[time-nuts] gravity controlled pendulumn clock?

Jim Lux jimlux at earthlink.net
Wed Dec 14 17:25:37 EST 2011


On 12/14/11 12:44 PM, Justin Pinnix wrote:
> Contrary to popular belief, most of us in the U.S. have heard of the metric
> system and understand how it works.  Personally, I agree that it is a
> simpler and superior system.
>
> But, English is the system we "think" in.  We know that if a person is 300
> lbs they need to lose weight, you need to drink 8 cups of water a day, and
> wish for 70 degree days.  Grandma's cookie recipe uses 1 cup of flour.
>   Trying to convince 300 million people to re-learn all of that is a tough
> sell when there is no obvious advantage to them.  Most are not scientists
> or engineers and aren't likely to do business with a foreign country.
>


Based on practical experience (moving to another country several times 
over the years), the disruption in day to day life is minimal.  Pretty 
soon, you ask for a half or third kilo of cheese instead of a pound. 
You know that 10 degrees is cool, chilly in the shade, 20 degrees is 
nice, 30 degrees is pleasantly warm, and 40 is hot.  -20 is where spit 
goes clink.

A yard and a meter are about the same, so if you're buying fabric or 
rope or wire that works out pretty well.

A square meter is about 10 square feet, so if you're looking at 
apartments, 40 sq m is smallish, 200 is palatial.

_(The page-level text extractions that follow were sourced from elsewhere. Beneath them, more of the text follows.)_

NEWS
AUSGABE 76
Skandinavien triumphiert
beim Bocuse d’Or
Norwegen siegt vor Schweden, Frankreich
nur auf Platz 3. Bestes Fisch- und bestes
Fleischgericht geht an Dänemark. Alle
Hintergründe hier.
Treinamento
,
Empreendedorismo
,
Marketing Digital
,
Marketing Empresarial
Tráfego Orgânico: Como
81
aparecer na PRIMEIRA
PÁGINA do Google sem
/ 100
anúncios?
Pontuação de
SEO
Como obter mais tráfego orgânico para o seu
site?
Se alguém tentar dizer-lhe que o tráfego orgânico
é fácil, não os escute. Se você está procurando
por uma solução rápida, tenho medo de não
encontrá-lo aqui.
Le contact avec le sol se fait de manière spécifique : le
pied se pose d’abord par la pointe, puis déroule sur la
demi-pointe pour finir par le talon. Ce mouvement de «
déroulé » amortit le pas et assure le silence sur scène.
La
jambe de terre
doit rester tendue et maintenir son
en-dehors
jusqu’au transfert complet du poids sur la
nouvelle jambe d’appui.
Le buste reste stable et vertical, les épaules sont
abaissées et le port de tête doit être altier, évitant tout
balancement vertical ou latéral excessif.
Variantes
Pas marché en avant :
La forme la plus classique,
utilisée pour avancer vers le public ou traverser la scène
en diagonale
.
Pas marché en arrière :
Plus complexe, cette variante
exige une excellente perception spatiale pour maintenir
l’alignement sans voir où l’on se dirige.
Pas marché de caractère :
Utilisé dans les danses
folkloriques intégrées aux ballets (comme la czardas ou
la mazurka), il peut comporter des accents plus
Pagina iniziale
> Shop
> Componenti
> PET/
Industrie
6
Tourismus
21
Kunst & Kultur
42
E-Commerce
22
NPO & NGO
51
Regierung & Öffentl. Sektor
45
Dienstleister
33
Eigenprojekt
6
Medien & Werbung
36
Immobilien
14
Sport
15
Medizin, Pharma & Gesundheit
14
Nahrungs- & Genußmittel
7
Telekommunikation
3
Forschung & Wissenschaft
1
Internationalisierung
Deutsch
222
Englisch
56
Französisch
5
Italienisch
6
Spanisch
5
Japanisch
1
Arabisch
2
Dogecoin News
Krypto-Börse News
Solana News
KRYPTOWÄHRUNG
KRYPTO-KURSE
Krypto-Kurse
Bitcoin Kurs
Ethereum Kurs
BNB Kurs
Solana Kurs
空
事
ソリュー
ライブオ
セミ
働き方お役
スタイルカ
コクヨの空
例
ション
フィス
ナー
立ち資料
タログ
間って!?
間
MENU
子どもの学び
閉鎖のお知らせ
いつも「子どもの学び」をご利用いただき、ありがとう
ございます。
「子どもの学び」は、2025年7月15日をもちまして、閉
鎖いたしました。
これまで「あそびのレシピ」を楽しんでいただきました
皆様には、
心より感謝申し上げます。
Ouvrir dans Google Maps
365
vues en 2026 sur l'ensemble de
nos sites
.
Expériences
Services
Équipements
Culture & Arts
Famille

People by gasoline by money amounts (or "fill it up").  Back when gas 
started to go over $1/gallon, some stations changed their pump to read 
in liters, and it was only moderately inconvenient, and after a while 
you get used to it.

I think if we did the "massive cutover" there would be whining and 
complaining for about a month or two.

In a year, all the recipes would be printed in metric, except for books 
specializing in archaic styles.. but those exist today.. my wife has 
screwed up more than once using a recipe originating from her (English) 
mother or grandmother.

If you buy a graduated measuring cup today it likely has both metric and 
US Customary units on it.  Yes, you need to know that a teaspoon is 5ml 
and tablespoon is 15ml, but that's not exactly an ordeal.


The tricky thing is manufacturing and customary sizes.  That 1/4-20 bolt 
has a long and enduring history and we'll be making them for decades to 
come.  But over 10-20 years, instead of bolt bins at the local hardware 
store having mostly customary units with a smaller section for metric, 
we'll have more metric, with a smaller section for customary.

Most folks have both sets of wrenches and hex keys, etc.  (or, they just 
use the adjustable wrench or those ChannelLok serrated pliers, so they 
can rip the corners off any nut, metric or US)


> Those of us who are scientists and engineers likely use metric at work and
> English at home.  Is that wrong?  Maybe, but we're smart people and we can
> deal with it :-)
>
> It's not like metric is totally absent.  We drink 2 liter cokes and defend
> ourselves with 9mm pistols.   Our cars use mostly metric parts.  Even ham
> radio operators, arguably the most jingoistic and set in the past bunch
> around, get on the 80, 40, and 20 METER bands.
>
> Furthermore, I've been to some of these countries that supposedly use the
> metric system.  One of them measured distance between cities in km and
> speed limits in MPH.  Now THAT was annoying!
>
> "Progressives" tried to force Metric on the U.S. in the 1970s and it didn't
> catch on.  Besides, we've got bigger standardization problems to deal with
> these days - getting everyone here to speak English!